SCORE! Following Noise From Fans, NFL Changes Blackout Policy

Professional football has been blacking out games since 1953. And for nearly just as long, fans have opposed the practice and have sought ways around blackouts.
This post was published on the now-closed HuffPost Contributor platform. Contributors control their own work and posted freely to our site. If you need to flag this entry as abusive, send us an email.

The biggest change to the NFL's blackout policy in 40 years reportedly happened recently when owners voted to allow games to be shown in a local market if the stadium is only 85 percent full. The previous policy required 100 percent of non-premium tickets to be sold before the game would be shown locally. Here's what The Wall Street Journal reported on Saturday:

Team owners have passed a resolution that starting this season will allow for local broadcasts of NFL games even when as few as 85 percent of tickets are sold. Under the new rule, each team has more flexibility to establish its own seat-sales benchmark as long as it is 85 percent or higher. To discourage teams from setting easy benchmarks, teams will be forced to share more of the revenue when they exceed it.

The NFL is not responding to media inquiries on the change. Still, it's a huge victory for Sports Fans Coalition and others who have been calling attention to the unethical and counterproductive nature of these blackouts. And it's welcome news in cities like Tampa Bay, Cincinnati, Buffalo, Jacksonville, Oakland, and San Diego.

Since Sports Fans Coalition was founded in 2009, and one of our primary missions has been to end blackouts. Professional football has been blacking out games since 1953. And for nearly just as long, fans have opposed the practice and have sought ways around blackouts. Consider this, from Stephen Lowe, author of The Kid on the Sandlot:

In the early 1960s the Stratford Motor Inn, in Stratford, Connecticut, gained a name for itself as a provider of bootleg TV. With its 50-foot-antenna, the motel could receive a signal from Hartford carrying New York Giants games. Thus, for Giants fans willing to drive to Stratford, a "big, beautiful private room, a 21-inch television set ... [and] plenty of glasses and ice" could be reserved for $10.35, though there was a limit of four to a room.

These days, motivated fans mostly rely on bootleg Internet broadcasts to see blacked out games, which is why the NFL supported the Stop Online Piracy Act and other draconian Internet censorship pieces of legislation.

So why the change now? We're still waiting for the NFL to explain why blackouts were so critical to the NFL's business model that it dispatched Roger Goodell to Washington to lobby the FCC against changing its blackout rules. Or why Goodell defended the policy at his most recent annual State of the League press conference at the Super Bowl.

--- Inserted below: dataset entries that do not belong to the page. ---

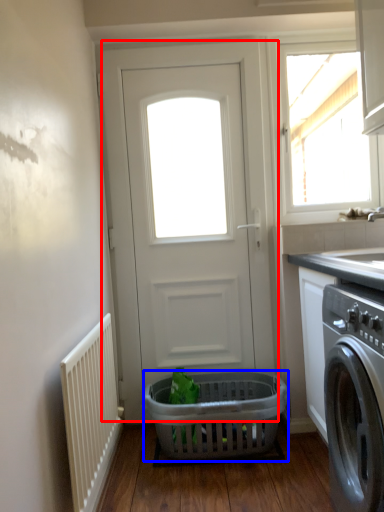
Question: Which object appears closest to the camera in this image, door (highlighted by a red box) or basket (highlighted by a blue box)?

Choices:
 (A) door
 (B) basket

Answer: (B)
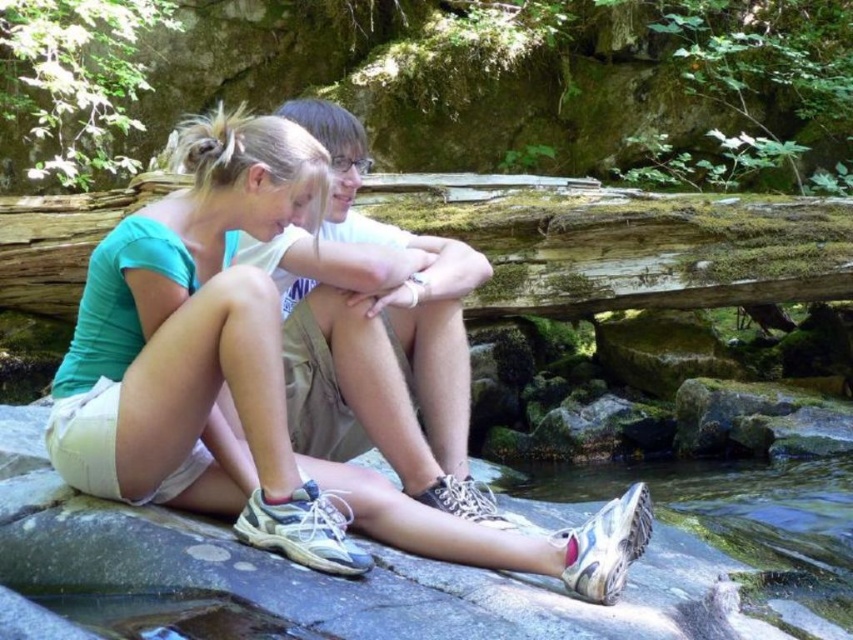
Which is behind, point (392, 456) or point (691, 243)?

The point (691, 243) is more distant.

Can you confirm if matte white shorts at center is bigger than weathered wood log at center?

Actually, matte white shorts at center might be smaller than weathered wood log at center.

What are the coordinates of `matte white shorts at center` in the screenshot? It's located at (276, 384).

Where is `weathered wood log at center`? The height and width of the screenshot is (640, 853). weathered wood log at center is located at coordinates (624, 241).

Between point (544, 192) and point (519, 488), which one is positioned behind?

The point (544, 192) is more distant.

This screenshot has width=853, height=640. I want to click on weathered wood log at center, so click(624, 241).

Between point (154, 419) and point (575, 468), which one is positioned in front?

Positioned in front is point (154, 419).

Can you confirm if matte white shorts at center is taller than white rubber shoe at lower center?

Yes.

Is point (398, 508) positioned after point (804, 541)?

No.

Where is `matte white shorts at center`? The width and height of the screenshot is (853, 640). matte white shorts at center is located at coordinates (276, 384).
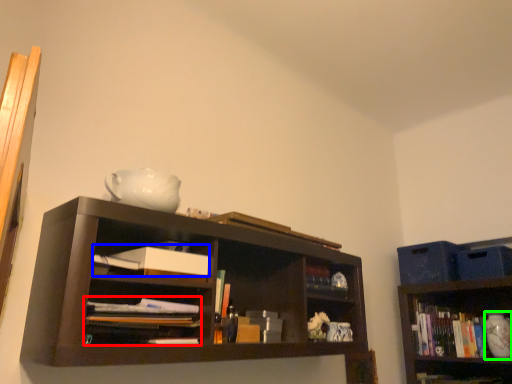
Question: Which object is the farthest from book (highlighted by a red box)? Choose among these: paperback book (highlighted by a blue box) or glass vase (highlighted by a green box).

Choices:
 (A) paperback book
 (B) glass vase

Answer: (B)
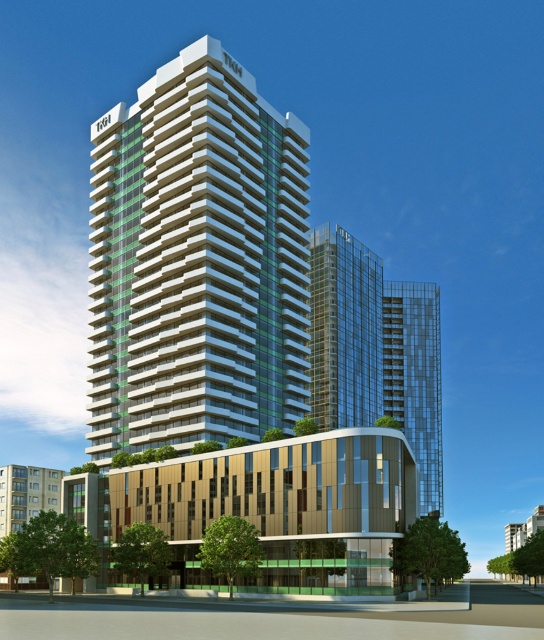
Question: Which point is closer to the camera?

Choices:
 (A) (423, 445)
 (B) (289, 248)
 (C) (358, 291)

Answer: (B)

Question: Is white glossy building at center smaller than transparent glass building at center?

Choices:
 (A) no
 (B) yes

Answer: (A)

Question: Is clear glass skyscraper at center bigger than transparent glass building at center?

Choices:
 (A) yes
 (B) no

Answer: (B)

Question: Considering the real-world distances, which object is farthest from the clear glass skyscraper at center?

Choices:
 (A) white glossy building at center
 (B) transparent glass building at center

Answer: (A)

Question: Considering the relative positions of white glossy building at center and transparent glass building at center in the image provided, where is white glossy building at center located with respect to transparent glass building at center?

Choices:
 (A) right
 (B) left

Answer: (B)

Question: Which object is the farthest from the transparent glass building at center?

Choices:
 (A) clear glass skyscraper at center
 (B) white glossy building at center

Answer: (B)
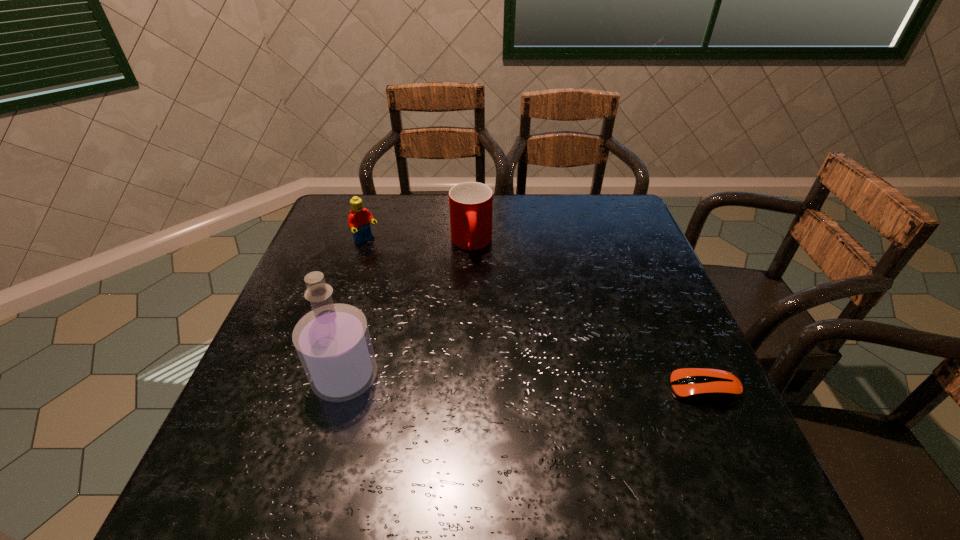
Where is `object that is at the far left corner`? This screenshot has height=540, width=960. object that is at the far left corner is located at coordinates (359, 219).

The image size is (960, 540). Find the location of `object that is at the near left corner`. object that is at the near left corner is located at coordinates 333,342.

You are a GUI agent. You are given a task and a screenshot of the screen. Output one action in this format:
    pyautogui.click(x=<x>, y=<y>)
    Task: Click on the object positioned at the near right corner
    
    Given the screenshot: What is the action you would take?
    pyautogui.click(x=705, y=385)

The image size is (960, 540). In order to click on vacant space at the far edge of the desktop in this screenshot , I will do `click(522, 194)`.

Image resolution: width=960 pixels, height=540 pixels. Identify the location of free spot at the near edge of the desktop. (581, 444).

The image size is (960, 540). What are the coordinates of `free space at the left edge of the desktop` in the screenshot? It's located at (320, 240).

At what (x,y) coordinates should I click in order to perform the action: click on vacant space at the right edge. Please return your answer as a coordinate pair (x, y). The height and width of the screenshot is (540, 960). Looking at the image, I should click on (605, 292).

You are a GUI agent. You are given a task and a screenshot of the screen. Output one action in this format:
    pyautogui.click(x=<x>, y=<y>)
    Task: Click on the vacant space at the near right corner
    This screenshot has width=960, height=540.
    Given the screenshot: What is the action you would take?
    pyautogui.click(x=656, y=428)

Locate an element on the screen. vacant region between the Lego and the cup is located at coordinates [x=419, y=242].

Find the location of a particular element. The height and width of the screenshot is (540, 960). free point between the shortest object and the Lego is located at coordinates (536, 315).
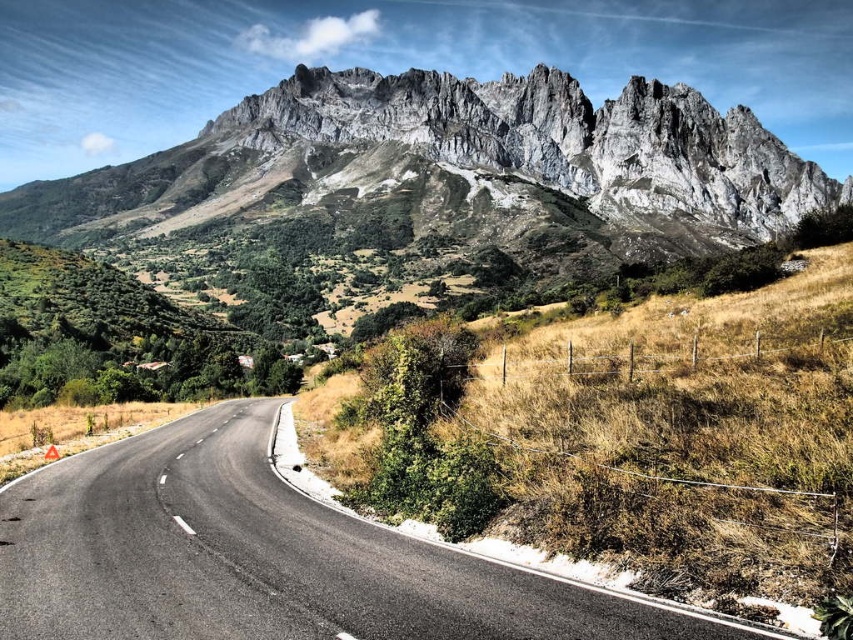
You are a hiker planning to take a photo of the rugged stone mountain range at upper center and the black asphalt road at center. Which object will appear larger in the photo?

The rugged stone mountain range at upper center will appear larger in the photo because it is much taller than the black asphalt road at center.

Based on the scene description, what is located at the coordinates point (457, 170)?

The rugged stone mountain range at upper center is located at point (457, 170).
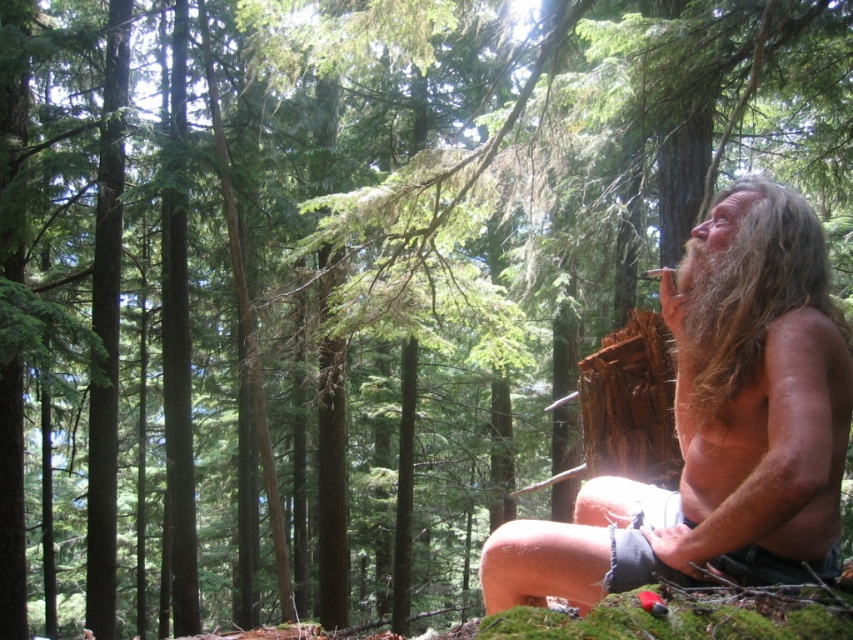
Between shaggy hair at right and long brown hair at upper right, which one is positioned higher?

Positioned higher is long brown hair at upper right.

Where is `shaggy hair at right`? This screenshot has width=853, height=640. shaggy hair at right is located at coordinates (718, 436).

Based on the photo, which is more to the right, shaggy hair at right or brown wavy hair at right?

brown wavy hair at right

Between shaggy hair at right and brown wavy hair at right, which one is positioned lower?

shaggy hair at right is below.

Is point (575, 596) positioned behind point (735, 394)?

Yes, point (575, 596) is farther from viewer.

The image size is (853, 640). In order to click on shaggy hair at right in this screenshot , I will do coord(718,436).

Does brown wavy hair at right appear under long brown hair at upper right?

Yes.

Who is lower down, brown wavy hair at right or long brown hair at upper right?

brown wavy hair at right

Where is `brown wavy hair at right`? brown wavy hair at right is located at coordinates (749, 285).

Identify the location of brown wavy hair at right. (749, 285).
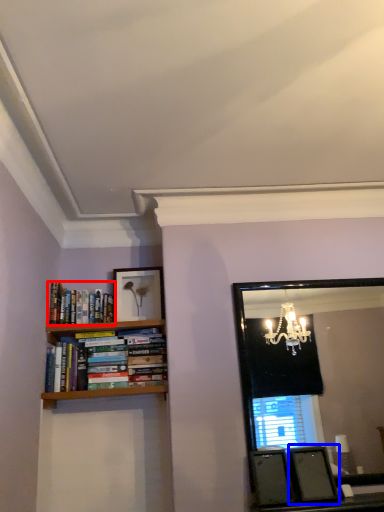
Question: Which of the following is the closest to the observer, book (highlighted by a red box) or picture frame (highlighted by a blue box)?

Choices:
 (A) book
 (B) picture frame

Answer: (B)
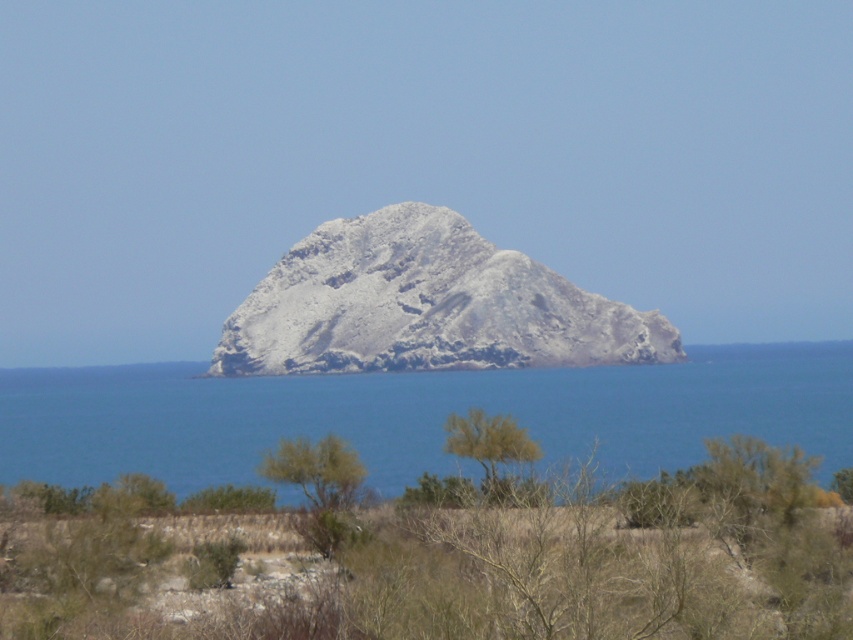
Does blue water at center appear under green leafy tree at center?

Correct, blue water at center is located below green leafy tree at center.

Does blue water at center appear on the left side of green leafy tree at center?

No, blue water at center is not to the left of green leafy tree at center.

Between point (256, 474) and point (514, 451), which one is positioned behind?

The point (256, 474) is more distant.

I want to click on blue water at center, so click(x=421, y=416).

Is point (715, 406) in front of point (287, 454)?

That is False.

Between blue water at center and green leafy shrub at center, which one appears on the right side from the viewer's perspective?

Positioned to the right is blue water at center.

Who is more distant from viewer, (664, 449) or (318, 488)?

The point (664, 449) is more distant.

Identify the location of blue water at center. The height and width of the screenshot is (640, 853). (421, 416).

In the scene shown: Measure the distance between point [274,353] and camera.

1718.32 feet

Is point (465, 369) more distant than point (311, 509)?

Yes, point (465, 369) is behind point (311, 509).

Between point (248, 344) and point (320, 452), which one is positioned behind?

Point (248, 344)

The width and height of the screenshot is (853, 640). In order to click on gray rocky mountain at center in this screenshot , I will do `click(425, 305)`.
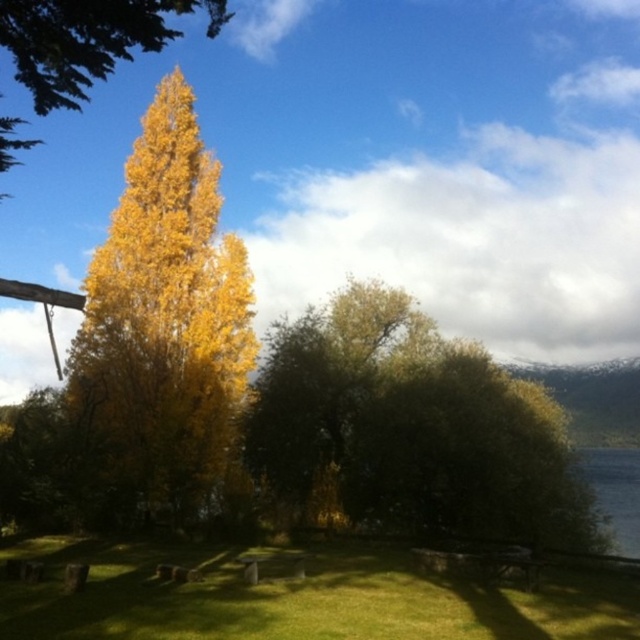
You are standing in the autumnal scene and want to take a photo of both the green leafy tree at center and the golden yellow leaves at center. Which object should you adjust your camera angle to focus on first if you want to capture both in one frame?

The green leafy tree at center is shorter than the golden yellow leaves at center, so you should focus on the shorter green leafy tree at center first to ensure both fit in the frame.

Consider the image. You are standing at the origin point in the scene and want to walk towards the green leafy tree at center. Which direction should you head to reach it?

The green leafy tree at center is located at coordinate point 0.672 on the x axis and 0.644 on the y axis, so you should move towards the northeast direction to reach it.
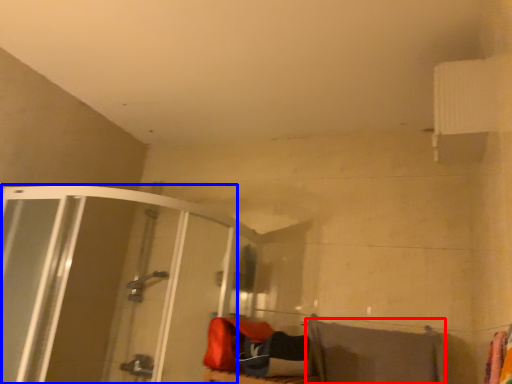
Question: Which point is further to the camera, beach towel (highlighted by a red box) or shower door (highlighted by a blue box)?

Choices:
 (A) beach towel
 (B) shower door

Answer: (A)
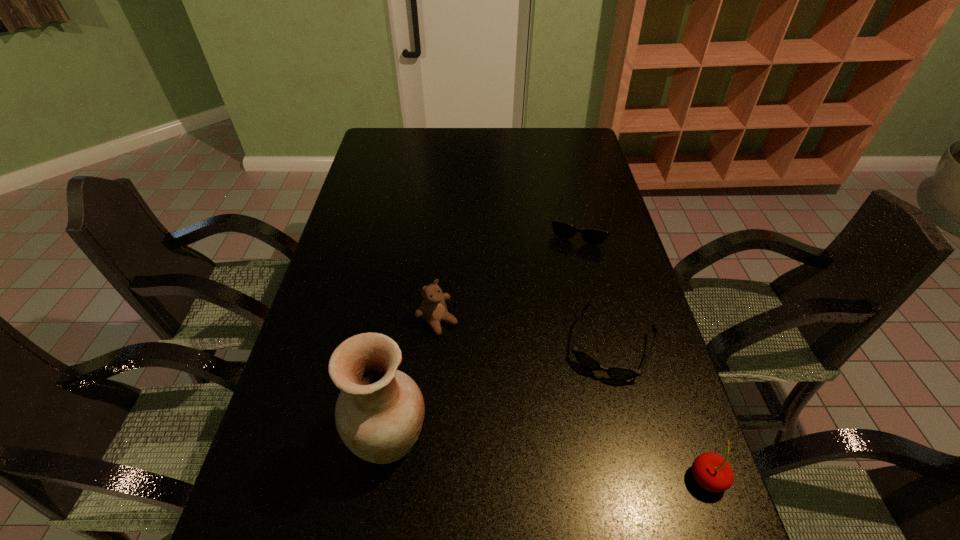
Where is `empty space that is in between the cherry and the teddy bear`? empty space that is in between the cherry and the teddy bear is located at coordinates (572, 400).

The image size is (960, 540). What are the coordinates of `empty space between the farther sunglasses and the nearer sunglasses` in the screenshot? It's located at (596, 285).

Find the location of `empty location between the cherry and the teddy bear`. empty location between the cherry and the teddy bear is located at coordinates pos(572,400).

Find the location of a particular element. This screenshot has height=540, width=960. free area in between the farthest object and the nearer sunglasses is located at coordinates (596, 285).

Where is `empty space that is in between the teddy bear and the tallest object`? The height and width of the screenshot is (540, 960). empty space that is in between the teddy bear and the tallest object is located at coordinates (414, 379).

Where is `free spot between the cherry and the farthest object`? Image resolution: width=960 pixels, height=540 pixels. free spot between the cherry and the farthest object is located at coordinates (644, 351).

The width and height of the screenshot is (960, 540). I want to click on the second closest object to the teddy bear, so click(x=619, y=373).

Where is `object that is the third closest one to the cherry`? object that is the third closest one to the cherry is located at coordinates [x=433, y=309].

The height and width of the screenshot is (540, 960). In order to click on vacant position in the image that satisfies the following two spatial constraints: 1. on the back side of the tallest object; 2. on the right side of the farther sunglasses in this screenshot , I will do `click(421, 224)`.

Image resolution: width=960 pixels, height=540 pixels. Identify the location of vacant area that satisfies the following two spatial constraints: 1. on the back side of the teddy bear; 2. on the left side of the pottery. (407, 321).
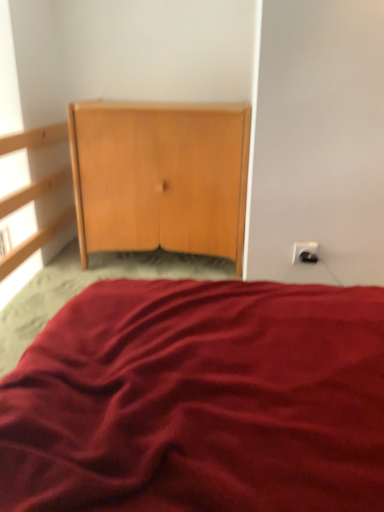
Question: Does white plastic electric outlet at right have a lesser height compared to light wood/texture cupboard at center?

Choices:
 (A) yes
 (B) no

Answer: (A)

Question: Is white plastic electric outlet at right smaller than light wood/texture cupboard at center?

Choices:
 (A) yes
 (B) no

Answer: (A)

Question: Is white plastic electric outlet at right further to camera compared to light wood/texture cupboard at center?

Choices:
 (A) no
 (B) yes

Answer: (A)

Question: Is white plastic electric outlet at right not near light wood/texture cupboard at center?

Choices:
 (A) yes
 (B) no

Answer: (B)

Question: Considering the relative sizes of white plastic electric outlet at right and light wood/texture cupboard at center in the image provided, is white plastic electric outlet at right thinner than light wood/texture cupboard at center?

Choices:
 (A) no
 (B) yes

Answer: (B)

Question: Is white plastic electric outlet at right closer to the viewer compared to light wood/texture cupboard at center?

Choices:
 (A) no
 (B) yes

Answer: (B)

Question: Is light wood/texture cupboard at center not inside white plastic electric outlet at right?

Choices:
 (A) yes
 (B) no

Answer: (A)

Question: From the image's perspective, is light wood/texture cupboard at center beneath white plastic electric outlet at right?

Choices:
 (A) yes
 (B) no

Answer: (B)

Question: Is light wood/texture cupboard at center to the right of white plastic electric outlet at right from the viewer's perspective?

Choices:
 (A) no
 (B) yes

Answer: (A)

Question: Could you tell me if light wood/texture cupboard at center is turned towards white plastic electric outlet at right?

Choices:
 (A) no
 (B) yes

Answer: (A)

Question: Is light wood/texture cupboard at center smaller than white plastic electric outlet at right?

Choices:
 (A) yes
 (B) no

Answer: (B)

Question: From a real-world perspective, is light wood/texture cupboard at center located beneath white plastic electric outlet at right?

Choices:
 (A) no
 (B) yes

Answer: (A)

Question: In terms of height, does light wood/texture cupboard at center look taller or shorter compared to white plastic electric outlet at right?

Choices:
 (A) short
 (B) tall

Answer: (B)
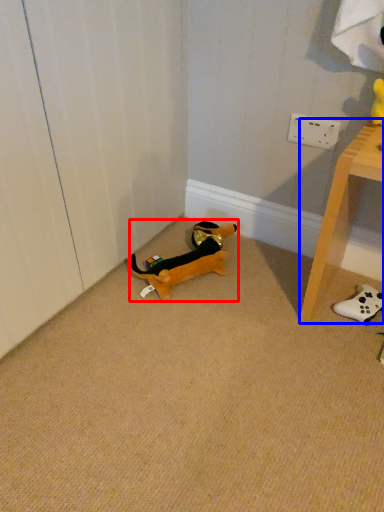
Question: Among these objects, which one is farthest to the camera, toy (highlighted by a red box) or furniture (highlighted by a blue box)?

Choices:
 (A) toy
 (B) furniture

Answer: (A)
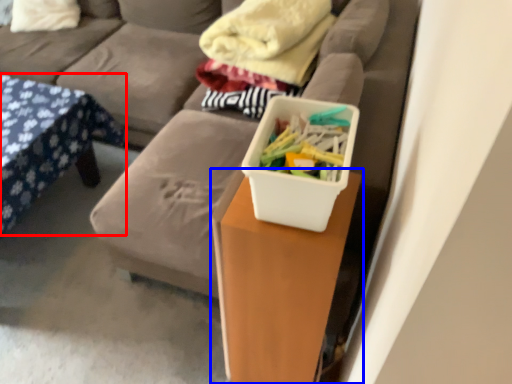
Question: Which object is closer to the camera taking this photo, furniture (highlighted by a red box) or table (highlighted by a blue box)?

Choices:
 (A) furniture
 (B) table

Answer: (B)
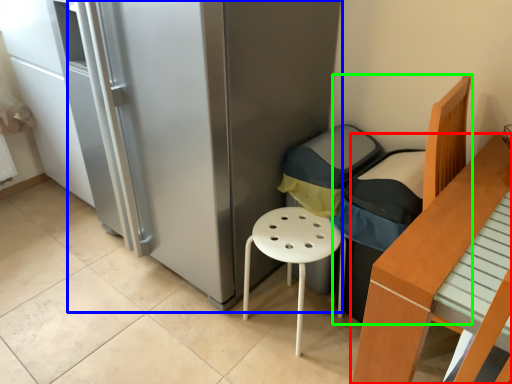
Question: Which is farther away from furniture (highlighted by a red box)? fridge (highlighted by a blue box) or armchair (highlighted by a green box)?

Choices:
 (A) fridge
 (B) armchair

Answer: (A)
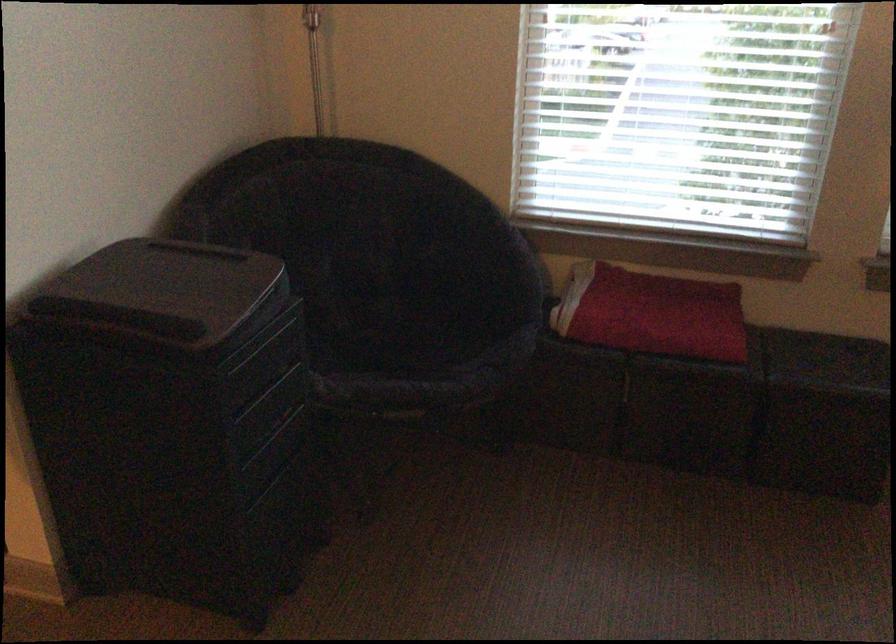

"We want our stadiums full, and we want to continue to stay on free television," Goodell said in February. "And we're fortunate to be able to extend those television agreements to stay on free television, which is unique within professional sports, and that has to be balanced with driving people to your stadiums with offering your games on free television. I think the policy has served us very well over four-plus decades."

Clearly, it wasn't serving the NFL well. Perhaps they finally read what nine top sports economists wrote in their February filing with the FCC: "Blackouts have no significant effect on ticket sales in the NFL."

It remains to be seen what kind of impact this new policy will have on fans in those cities that have been plagued by blackouts. Since the new policy reportedly allows owners to set their own benchmarks, some owners may be more lenient than others. If the new policy has no effect and blackouts persist, we will be there to make some noise.

Still, in the fight to end sports blackouts, the fans just scored a huge victory.